The second post is by a Fuller D.Min. student who writes that she was “born to be a lesbian.” But then she decided to stop being a lesbian:
After several years of being out of the closet and fully engaging in the gay community, I lost a close friend in an accident. Ray’s death was one of the most painful times in my life. Despondent, a friend asked me to go to a retreat in San Francisco to help me grieve and set aside time to deal with the pain I continued to feel. There, I began to examine my lifestyle and realized I didn’t want to be a lesbian anymore. During a quiet time of prayer, I realized I didn’t want to return home and go back into the lesbian lifestyle. I was strongly impressed by the emptiness of seeking fulfillment in another person rather than God and no longer wanted to desire sexual intimacy with a woman. I wanted to desire God to fill my life. It was at this point I made a deal with God. I asked Him either to end my life or change it. [Read the rest]
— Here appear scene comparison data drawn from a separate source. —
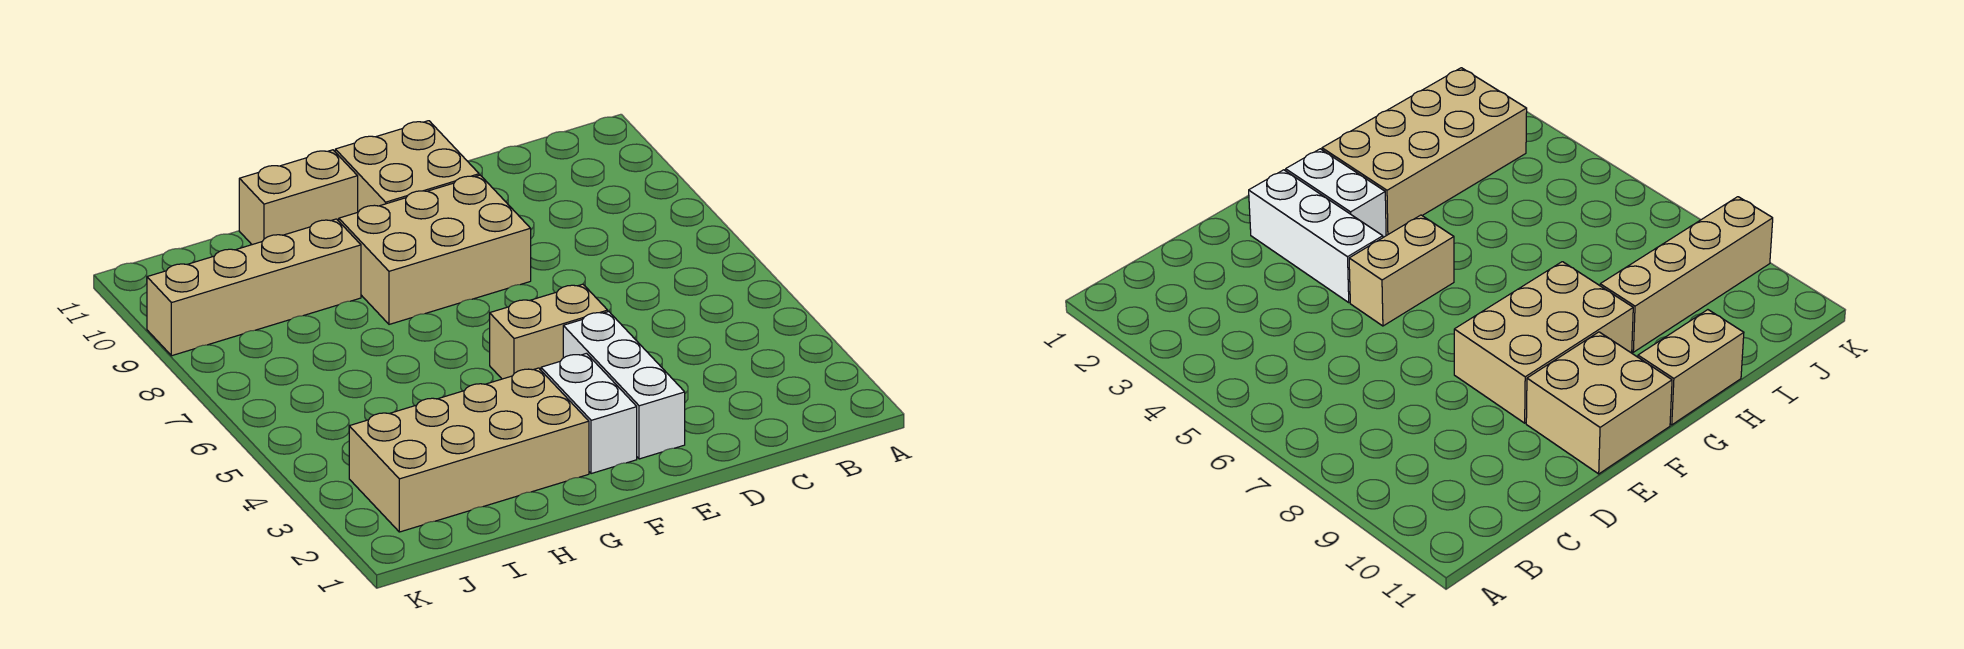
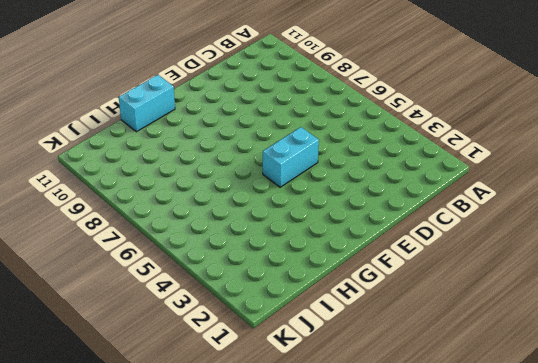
cyan 1x2 brick [263,127,319,187] -> tan 1x2 brick [490,284,608,379]
cyan 1x2 brick [119,75,175,132] -> tan 1x2 brick [239,150,358,245]
none -> white 1x3 brick [563,311,685,459]
none -> tan 2x3 brick [339,175,531,324]

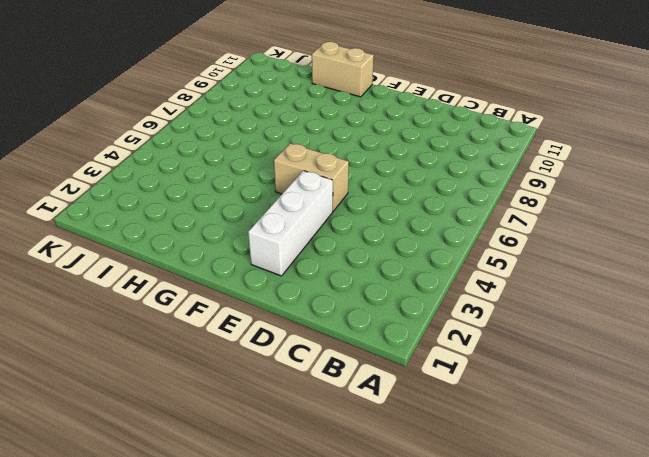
none -> tan 2x3 brick [339,175,531,324]
none -> tan 2x2 brick [335,121,479,212]

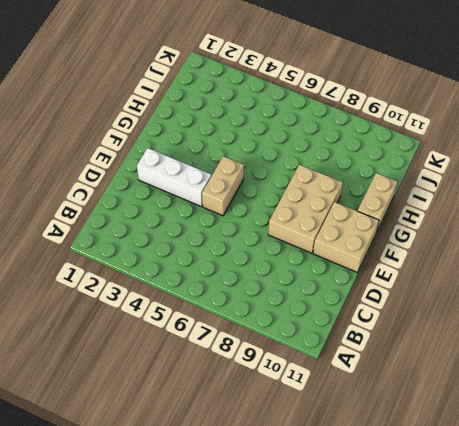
none -> white 1x2 brick [541,353,637,474]
none -> tan 2x4 brick [349,368,589,532]

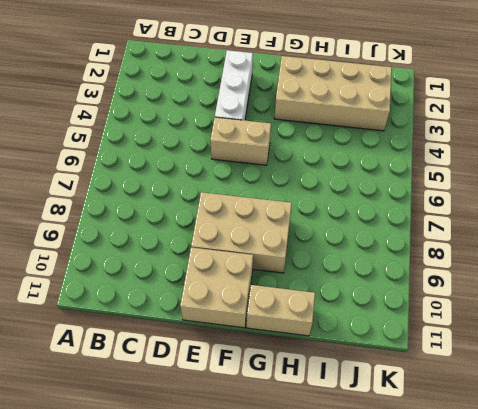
none -> white 1x2 brick [541,353,637,474]
none -> tan 1x4 brick [147,219,361,356]

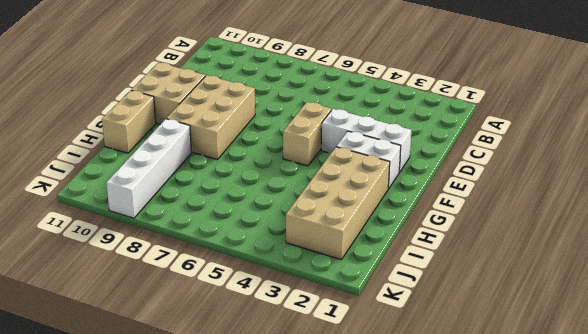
white 1x4 brick [106,119,191,218] -> tan 1x4 brick [147,219,361,356]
What’s interesting about this post is that Maria does not conclude by stating that her attraction has shifted from women to men. She seems only to imply that she no longer shares sexual intimacies with women. She concludes,
It has been a number of years now since this process began. Today I am secure in the love I have found in God and His people, people who have helped me take the extra step toward God through their tough love. Instead of condemning me or compromising God’s standards for me, they supported my journey of restoration and transformation set before me in Christ.
And that makes me wonder, is Maria really “No Longer Lesbian”? Or is she simply no longer having sex with women? It seems to me there’s a difference.